_本文_

- - - - -

「ほう・・・、なにゆえに?」
「おもしろそうなの見つけたんだ。」
「どれどれ・・・」
模擬試験の問題用紙を受け取る。
「!。」
覚えのある文章である。
中学生の頃出会った北杜夫の『幽霊』ではないか。
愛読書であり、わたしに松本行きを決めさせた一冊。
「あるよ。持ってる。」
「・・・?!」
「かなり、古いけどね。」
携帯用にしていた新潮文庫と蔵書用のハードカバーの2冊を出してくる。
「いつの?」
「中学・・・かな。」
「・・・すげ・・・。」
「古いでしょ。昔の文庫本って、活字、小さくて読みにくいよね。」
「こっち(ハードカバーの方)、借りていい?」
「おう、もちろん。」
「感想文書け、なんて言わないよね。」
「お、いいね。添削してやる。ふふふ。」
言葉への感性は遺伝するものなのか。
こんな楽しみも、子育てにはあるのだとしみじみと思った。
そういえば、一緒に向田邦子の話をする時の母は、本当に楽しそうだった。
『往年の文学少女』は『文学少女』の娘をどう見ていたのだろう。
「わたしを越えて、育ちなさい。」
やはり、そう思っていたのだろうか。
幽霊の母にでもいい、聞いてみたい。

- - - - -

_記録一覧_
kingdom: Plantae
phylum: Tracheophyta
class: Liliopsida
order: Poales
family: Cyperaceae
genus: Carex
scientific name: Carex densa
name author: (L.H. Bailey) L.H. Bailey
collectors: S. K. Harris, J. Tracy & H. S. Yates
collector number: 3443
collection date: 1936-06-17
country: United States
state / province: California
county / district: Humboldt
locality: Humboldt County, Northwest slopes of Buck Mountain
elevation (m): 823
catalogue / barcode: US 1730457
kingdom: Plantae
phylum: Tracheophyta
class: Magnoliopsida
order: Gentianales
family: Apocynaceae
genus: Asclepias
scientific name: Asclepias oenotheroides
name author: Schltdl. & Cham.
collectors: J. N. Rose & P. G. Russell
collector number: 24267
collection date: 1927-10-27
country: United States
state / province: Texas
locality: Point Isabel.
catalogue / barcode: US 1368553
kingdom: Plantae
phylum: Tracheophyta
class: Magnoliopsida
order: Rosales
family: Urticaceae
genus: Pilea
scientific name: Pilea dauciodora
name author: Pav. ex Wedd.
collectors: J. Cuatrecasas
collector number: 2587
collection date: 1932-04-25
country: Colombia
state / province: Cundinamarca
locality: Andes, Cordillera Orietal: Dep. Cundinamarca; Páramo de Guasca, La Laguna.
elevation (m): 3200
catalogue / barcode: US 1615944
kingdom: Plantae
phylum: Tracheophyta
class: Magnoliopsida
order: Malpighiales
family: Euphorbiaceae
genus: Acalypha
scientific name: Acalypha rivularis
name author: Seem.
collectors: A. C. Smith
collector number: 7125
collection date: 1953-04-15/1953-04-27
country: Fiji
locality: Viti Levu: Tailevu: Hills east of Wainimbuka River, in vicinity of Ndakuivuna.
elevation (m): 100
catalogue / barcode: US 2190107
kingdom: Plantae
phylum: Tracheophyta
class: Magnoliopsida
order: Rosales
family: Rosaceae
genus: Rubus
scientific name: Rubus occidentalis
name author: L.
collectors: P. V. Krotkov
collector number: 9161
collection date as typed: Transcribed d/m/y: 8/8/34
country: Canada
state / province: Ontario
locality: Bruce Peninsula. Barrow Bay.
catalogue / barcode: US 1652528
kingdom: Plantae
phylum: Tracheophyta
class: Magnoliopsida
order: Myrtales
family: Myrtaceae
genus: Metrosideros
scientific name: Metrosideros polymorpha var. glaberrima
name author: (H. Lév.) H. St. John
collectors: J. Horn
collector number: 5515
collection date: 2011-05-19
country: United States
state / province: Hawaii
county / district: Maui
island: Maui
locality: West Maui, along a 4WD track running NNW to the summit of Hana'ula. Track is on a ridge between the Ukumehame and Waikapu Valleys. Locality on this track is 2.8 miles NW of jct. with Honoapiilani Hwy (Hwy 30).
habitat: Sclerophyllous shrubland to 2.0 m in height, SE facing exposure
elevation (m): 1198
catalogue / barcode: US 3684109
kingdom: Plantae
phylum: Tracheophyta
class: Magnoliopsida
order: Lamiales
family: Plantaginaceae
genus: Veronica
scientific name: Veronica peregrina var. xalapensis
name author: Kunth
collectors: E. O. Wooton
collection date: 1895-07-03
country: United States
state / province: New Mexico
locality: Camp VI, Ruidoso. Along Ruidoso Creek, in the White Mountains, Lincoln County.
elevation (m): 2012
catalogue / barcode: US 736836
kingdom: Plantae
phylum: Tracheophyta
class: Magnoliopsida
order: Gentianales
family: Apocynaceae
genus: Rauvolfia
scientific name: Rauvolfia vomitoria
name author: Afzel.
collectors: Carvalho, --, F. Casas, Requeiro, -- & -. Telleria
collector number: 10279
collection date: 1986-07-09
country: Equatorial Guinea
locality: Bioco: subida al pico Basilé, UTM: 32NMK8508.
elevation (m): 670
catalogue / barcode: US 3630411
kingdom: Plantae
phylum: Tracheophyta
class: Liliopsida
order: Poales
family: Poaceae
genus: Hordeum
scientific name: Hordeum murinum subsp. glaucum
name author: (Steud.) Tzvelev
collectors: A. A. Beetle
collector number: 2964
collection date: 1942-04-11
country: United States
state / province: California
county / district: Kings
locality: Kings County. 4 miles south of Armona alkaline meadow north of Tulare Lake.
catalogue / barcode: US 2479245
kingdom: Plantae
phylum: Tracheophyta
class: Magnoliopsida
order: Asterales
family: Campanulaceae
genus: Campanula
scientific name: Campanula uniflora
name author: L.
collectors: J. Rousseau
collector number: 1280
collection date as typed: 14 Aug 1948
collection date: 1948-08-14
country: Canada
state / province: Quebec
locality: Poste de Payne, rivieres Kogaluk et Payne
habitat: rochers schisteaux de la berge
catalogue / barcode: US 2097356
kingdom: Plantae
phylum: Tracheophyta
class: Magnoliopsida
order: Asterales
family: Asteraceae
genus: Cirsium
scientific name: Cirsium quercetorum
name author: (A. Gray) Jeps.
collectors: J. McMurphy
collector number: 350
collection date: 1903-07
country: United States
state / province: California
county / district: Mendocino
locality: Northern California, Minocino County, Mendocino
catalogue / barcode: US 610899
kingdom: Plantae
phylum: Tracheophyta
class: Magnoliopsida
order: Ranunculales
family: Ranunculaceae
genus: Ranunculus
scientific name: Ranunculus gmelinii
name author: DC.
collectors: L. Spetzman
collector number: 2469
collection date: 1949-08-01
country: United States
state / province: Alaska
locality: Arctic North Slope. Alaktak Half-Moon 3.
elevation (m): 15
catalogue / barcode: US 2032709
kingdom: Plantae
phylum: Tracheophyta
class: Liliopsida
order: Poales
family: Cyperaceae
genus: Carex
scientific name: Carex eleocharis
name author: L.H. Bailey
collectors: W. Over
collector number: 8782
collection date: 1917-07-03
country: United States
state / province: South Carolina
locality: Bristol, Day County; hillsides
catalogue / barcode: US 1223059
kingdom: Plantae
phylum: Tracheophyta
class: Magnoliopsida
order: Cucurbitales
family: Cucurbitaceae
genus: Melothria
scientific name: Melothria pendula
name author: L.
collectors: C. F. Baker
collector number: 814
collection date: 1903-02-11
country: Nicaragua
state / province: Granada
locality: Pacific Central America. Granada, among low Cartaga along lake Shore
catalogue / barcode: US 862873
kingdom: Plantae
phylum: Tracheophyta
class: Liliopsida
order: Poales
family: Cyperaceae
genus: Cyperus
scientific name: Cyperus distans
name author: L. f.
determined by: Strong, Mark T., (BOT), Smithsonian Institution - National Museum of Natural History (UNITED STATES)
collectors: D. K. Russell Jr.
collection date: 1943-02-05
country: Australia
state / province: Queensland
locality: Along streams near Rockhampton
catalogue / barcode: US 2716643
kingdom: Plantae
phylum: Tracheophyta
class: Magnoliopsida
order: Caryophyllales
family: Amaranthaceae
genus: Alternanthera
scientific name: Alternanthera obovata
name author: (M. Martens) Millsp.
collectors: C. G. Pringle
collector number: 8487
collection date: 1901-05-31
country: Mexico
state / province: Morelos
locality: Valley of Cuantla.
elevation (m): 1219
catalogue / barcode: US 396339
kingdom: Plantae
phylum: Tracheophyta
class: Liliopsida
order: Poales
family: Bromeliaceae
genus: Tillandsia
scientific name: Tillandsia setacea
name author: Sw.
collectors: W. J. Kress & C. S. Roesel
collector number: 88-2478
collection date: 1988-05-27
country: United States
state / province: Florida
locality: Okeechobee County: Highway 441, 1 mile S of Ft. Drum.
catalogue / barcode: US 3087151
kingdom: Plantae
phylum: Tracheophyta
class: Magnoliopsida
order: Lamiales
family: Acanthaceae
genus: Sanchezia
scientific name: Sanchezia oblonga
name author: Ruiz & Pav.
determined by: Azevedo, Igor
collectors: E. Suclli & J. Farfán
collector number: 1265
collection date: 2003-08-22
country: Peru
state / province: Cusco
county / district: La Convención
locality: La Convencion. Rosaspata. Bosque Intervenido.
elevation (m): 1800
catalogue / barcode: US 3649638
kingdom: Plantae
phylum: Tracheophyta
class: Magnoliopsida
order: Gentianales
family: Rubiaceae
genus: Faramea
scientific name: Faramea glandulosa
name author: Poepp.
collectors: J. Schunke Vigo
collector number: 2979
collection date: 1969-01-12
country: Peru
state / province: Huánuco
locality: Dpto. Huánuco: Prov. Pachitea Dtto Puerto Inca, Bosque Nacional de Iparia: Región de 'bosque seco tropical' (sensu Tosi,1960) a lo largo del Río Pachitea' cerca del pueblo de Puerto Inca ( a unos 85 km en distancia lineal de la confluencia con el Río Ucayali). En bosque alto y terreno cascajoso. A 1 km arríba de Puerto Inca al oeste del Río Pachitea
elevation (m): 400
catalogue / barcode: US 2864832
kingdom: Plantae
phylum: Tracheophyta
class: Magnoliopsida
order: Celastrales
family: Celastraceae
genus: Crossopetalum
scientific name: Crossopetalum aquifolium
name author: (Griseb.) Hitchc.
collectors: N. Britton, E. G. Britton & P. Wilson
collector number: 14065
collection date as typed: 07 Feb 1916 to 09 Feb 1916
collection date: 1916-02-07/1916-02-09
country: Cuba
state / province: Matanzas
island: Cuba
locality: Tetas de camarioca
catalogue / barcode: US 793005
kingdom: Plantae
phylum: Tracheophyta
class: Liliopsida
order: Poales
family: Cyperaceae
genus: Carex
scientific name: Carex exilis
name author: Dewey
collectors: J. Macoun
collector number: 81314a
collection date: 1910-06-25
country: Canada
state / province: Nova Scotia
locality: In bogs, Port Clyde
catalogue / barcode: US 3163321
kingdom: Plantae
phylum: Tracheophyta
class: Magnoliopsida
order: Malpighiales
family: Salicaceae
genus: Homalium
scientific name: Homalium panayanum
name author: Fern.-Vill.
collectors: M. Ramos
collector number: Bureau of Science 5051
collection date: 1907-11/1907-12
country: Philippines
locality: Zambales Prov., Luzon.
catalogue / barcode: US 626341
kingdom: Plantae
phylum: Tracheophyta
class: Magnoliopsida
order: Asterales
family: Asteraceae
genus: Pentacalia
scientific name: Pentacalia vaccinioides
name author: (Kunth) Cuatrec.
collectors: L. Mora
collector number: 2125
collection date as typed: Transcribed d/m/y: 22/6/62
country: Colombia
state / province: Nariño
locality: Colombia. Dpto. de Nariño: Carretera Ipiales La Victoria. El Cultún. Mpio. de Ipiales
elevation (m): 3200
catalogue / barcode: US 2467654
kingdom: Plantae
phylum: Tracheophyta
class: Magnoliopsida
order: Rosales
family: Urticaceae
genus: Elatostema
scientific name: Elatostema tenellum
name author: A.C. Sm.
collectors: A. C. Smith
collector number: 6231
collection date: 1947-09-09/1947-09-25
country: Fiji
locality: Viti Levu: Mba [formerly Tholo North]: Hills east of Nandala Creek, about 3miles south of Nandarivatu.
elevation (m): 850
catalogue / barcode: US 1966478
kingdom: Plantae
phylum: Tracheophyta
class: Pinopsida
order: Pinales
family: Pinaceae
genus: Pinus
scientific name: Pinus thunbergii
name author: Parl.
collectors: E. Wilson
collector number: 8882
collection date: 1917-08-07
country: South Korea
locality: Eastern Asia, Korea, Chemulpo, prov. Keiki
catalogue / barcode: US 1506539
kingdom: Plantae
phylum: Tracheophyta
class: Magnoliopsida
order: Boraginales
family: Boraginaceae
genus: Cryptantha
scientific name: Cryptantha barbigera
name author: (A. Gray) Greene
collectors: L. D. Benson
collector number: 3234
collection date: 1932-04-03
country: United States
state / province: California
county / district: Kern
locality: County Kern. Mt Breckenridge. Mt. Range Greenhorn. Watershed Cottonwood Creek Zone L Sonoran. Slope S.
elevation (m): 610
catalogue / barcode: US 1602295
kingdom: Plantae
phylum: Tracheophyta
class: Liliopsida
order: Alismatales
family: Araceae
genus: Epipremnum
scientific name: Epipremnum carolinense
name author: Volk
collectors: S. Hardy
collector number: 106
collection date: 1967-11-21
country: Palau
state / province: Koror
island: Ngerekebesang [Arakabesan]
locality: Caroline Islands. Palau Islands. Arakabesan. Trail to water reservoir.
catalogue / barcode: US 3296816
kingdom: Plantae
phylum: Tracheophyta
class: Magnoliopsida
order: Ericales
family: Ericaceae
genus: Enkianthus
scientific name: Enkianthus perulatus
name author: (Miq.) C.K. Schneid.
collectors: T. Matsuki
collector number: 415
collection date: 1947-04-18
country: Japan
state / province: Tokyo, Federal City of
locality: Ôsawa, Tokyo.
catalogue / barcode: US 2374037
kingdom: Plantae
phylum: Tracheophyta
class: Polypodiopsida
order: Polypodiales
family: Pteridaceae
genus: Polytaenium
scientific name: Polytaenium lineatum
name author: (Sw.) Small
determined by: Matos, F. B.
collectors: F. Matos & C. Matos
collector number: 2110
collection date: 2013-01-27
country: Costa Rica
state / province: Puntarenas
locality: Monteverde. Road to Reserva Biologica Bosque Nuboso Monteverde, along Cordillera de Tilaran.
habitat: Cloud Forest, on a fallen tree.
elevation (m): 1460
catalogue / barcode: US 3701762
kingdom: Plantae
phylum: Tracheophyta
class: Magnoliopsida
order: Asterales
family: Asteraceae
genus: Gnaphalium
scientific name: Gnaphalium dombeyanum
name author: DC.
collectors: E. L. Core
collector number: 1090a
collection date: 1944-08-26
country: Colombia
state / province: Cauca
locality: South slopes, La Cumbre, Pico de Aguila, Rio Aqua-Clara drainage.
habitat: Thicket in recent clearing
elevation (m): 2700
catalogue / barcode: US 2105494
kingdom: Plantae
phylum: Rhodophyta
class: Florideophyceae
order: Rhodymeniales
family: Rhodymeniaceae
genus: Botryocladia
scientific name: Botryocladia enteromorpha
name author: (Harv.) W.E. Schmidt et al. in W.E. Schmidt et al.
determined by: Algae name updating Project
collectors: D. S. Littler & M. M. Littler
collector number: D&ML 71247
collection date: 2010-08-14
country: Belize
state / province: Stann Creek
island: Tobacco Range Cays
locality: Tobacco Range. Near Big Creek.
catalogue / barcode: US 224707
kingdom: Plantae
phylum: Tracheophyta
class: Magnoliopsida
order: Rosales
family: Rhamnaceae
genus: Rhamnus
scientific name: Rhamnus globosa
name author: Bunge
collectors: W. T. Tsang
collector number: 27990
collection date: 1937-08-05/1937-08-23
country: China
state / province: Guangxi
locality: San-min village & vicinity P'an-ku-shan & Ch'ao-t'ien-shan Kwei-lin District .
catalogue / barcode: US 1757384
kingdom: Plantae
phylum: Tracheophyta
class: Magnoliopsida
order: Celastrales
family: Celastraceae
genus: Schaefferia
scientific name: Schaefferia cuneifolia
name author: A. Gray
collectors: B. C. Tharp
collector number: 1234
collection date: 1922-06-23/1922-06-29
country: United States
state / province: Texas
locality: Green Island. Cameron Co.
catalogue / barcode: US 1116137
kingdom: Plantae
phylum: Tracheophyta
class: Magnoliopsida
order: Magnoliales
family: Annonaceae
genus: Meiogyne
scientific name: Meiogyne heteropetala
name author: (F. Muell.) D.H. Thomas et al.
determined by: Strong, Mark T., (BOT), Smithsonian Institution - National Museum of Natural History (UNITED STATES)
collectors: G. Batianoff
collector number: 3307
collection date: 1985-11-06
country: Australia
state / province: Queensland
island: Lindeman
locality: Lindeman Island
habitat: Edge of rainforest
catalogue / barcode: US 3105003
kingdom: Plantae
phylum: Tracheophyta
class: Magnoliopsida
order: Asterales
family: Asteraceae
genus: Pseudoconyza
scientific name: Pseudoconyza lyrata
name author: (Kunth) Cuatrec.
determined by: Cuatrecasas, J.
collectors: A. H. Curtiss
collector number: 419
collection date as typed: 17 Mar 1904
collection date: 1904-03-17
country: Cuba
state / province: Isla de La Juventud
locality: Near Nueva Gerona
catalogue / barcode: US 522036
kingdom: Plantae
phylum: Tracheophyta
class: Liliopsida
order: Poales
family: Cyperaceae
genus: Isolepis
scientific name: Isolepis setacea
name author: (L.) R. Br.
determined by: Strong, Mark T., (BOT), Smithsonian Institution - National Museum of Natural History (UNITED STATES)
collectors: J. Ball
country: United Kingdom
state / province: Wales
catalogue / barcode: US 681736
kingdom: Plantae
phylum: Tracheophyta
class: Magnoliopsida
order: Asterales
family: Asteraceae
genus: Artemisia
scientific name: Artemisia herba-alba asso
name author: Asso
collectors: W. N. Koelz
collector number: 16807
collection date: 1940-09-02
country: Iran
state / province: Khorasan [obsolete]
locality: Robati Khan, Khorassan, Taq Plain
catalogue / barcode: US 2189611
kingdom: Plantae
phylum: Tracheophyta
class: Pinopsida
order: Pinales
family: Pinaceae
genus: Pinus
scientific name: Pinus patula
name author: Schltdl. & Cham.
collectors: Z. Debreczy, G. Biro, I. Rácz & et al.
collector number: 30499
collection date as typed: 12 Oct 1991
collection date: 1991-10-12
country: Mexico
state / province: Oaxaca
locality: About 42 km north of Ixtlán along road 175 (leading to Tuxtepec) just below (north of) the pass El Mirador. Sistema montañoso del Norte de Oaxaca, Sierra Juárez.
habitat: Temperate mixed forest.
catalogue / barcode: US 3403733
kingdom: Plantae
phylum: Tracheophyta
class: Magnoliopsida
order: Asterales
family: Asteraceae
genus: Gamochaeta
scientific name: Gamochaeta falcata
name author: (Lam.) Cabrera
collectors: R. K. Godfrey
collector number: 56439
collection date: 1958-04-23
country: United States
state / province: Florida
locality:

- - - - -

_作業内容_
1. 本文のかぎかっこ内の発言のうち、「・・・」を含むものをすべて、出てくる順に挙げてください。
2. 本文の「言葉への感性は遺伝するものなのか。」から「幽霊の母にでもいい、聞いてみたい。」までを、一字も変えずに書き写してください。

_各課題の解答_
1.
「ほう・・・、なにゆえに?」
「どれどれ・・・」
「・・・?!」
「中学・・・かな。」
「・・・すげ・・・。」

2.
言葉への感性は遺伝するものなのか。
こんな楽しみも、子育てにはあるのだとしみじみと思った。
そういえば、一緒に向田邦子の話をする時の母は、本当に楽しそうだった。
『往年の文学少女』は『文学少女』の娘をどう見ていたのだろう。
「わたしを越えて、育ちなさい。」
やはり、そう思っていたのだろうか。
幽霊の母にでもいい、聞いてみたい。